### Written problem
Copy every text line from each of the items below word for word, and leave the pictures out of your answer.

__________

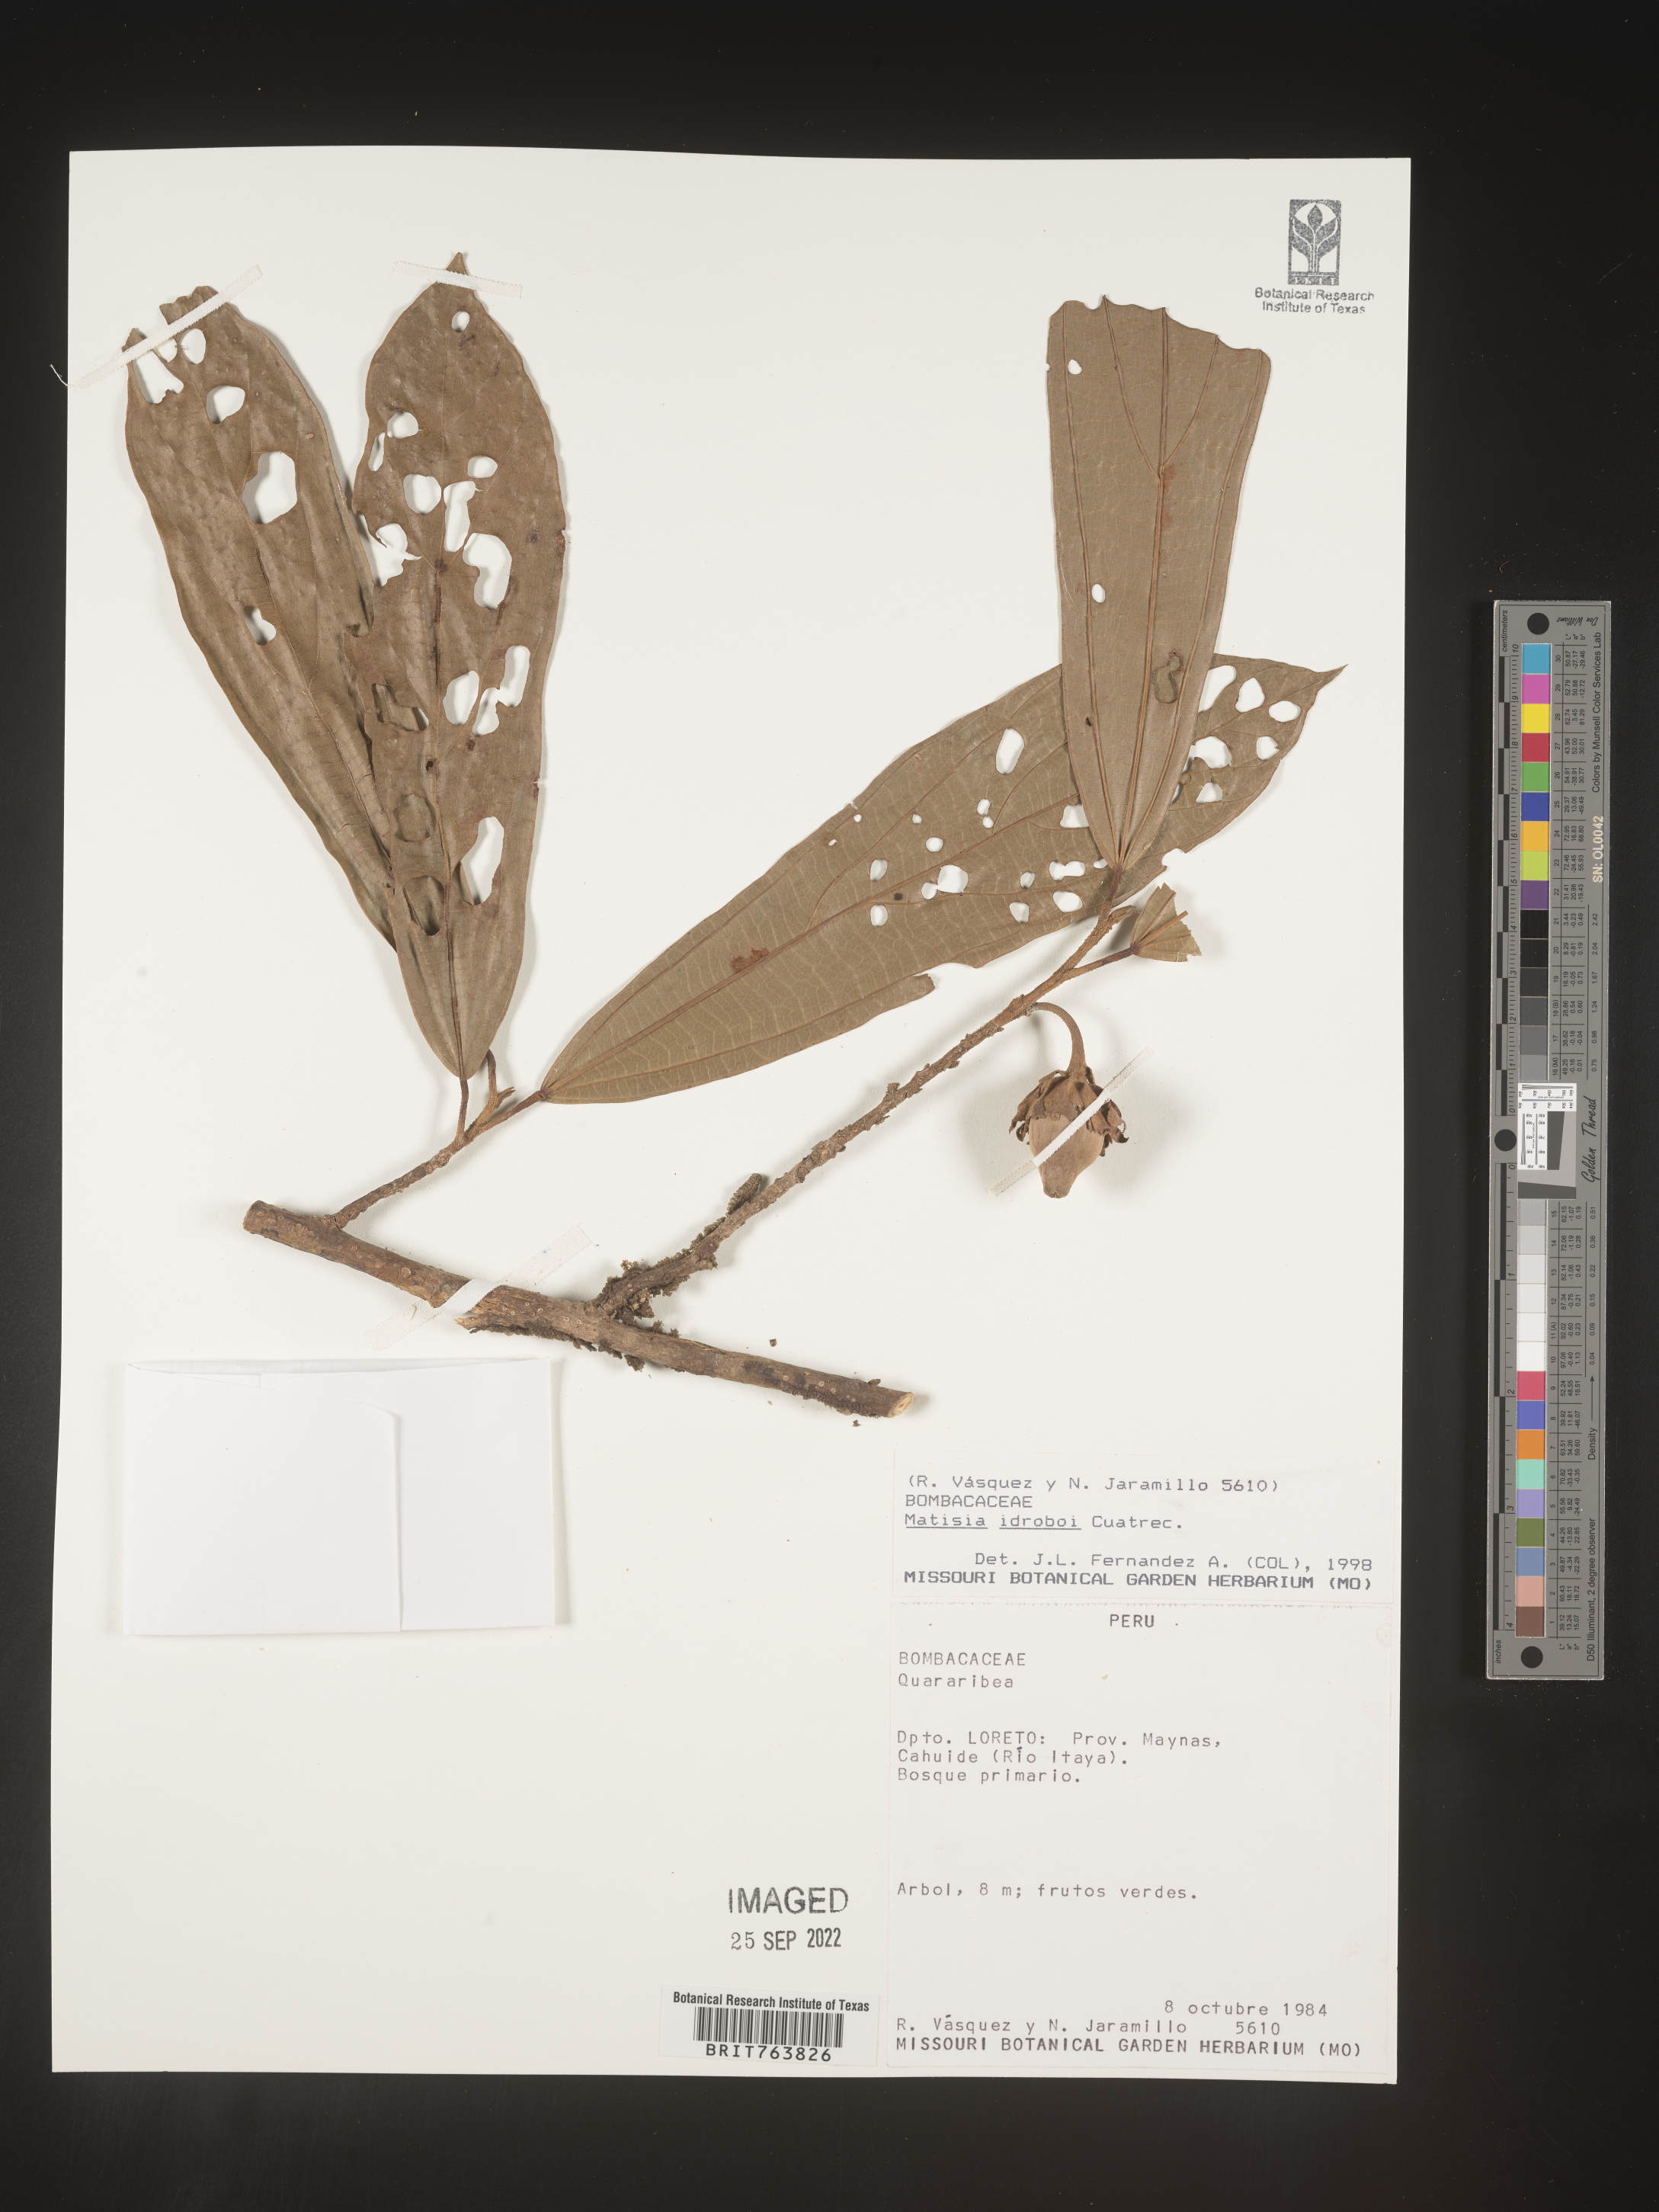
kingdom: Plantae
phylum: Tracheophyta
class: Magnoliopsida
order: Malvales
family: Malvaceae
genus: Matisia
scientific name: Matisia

__________

### Result of this exercise
kingdom: Plantae
phylum: Tracheophyta
class: Magnoliopsida
order: Malvales
family: Malvaceae
genus: Matisia
scientific name: Matisia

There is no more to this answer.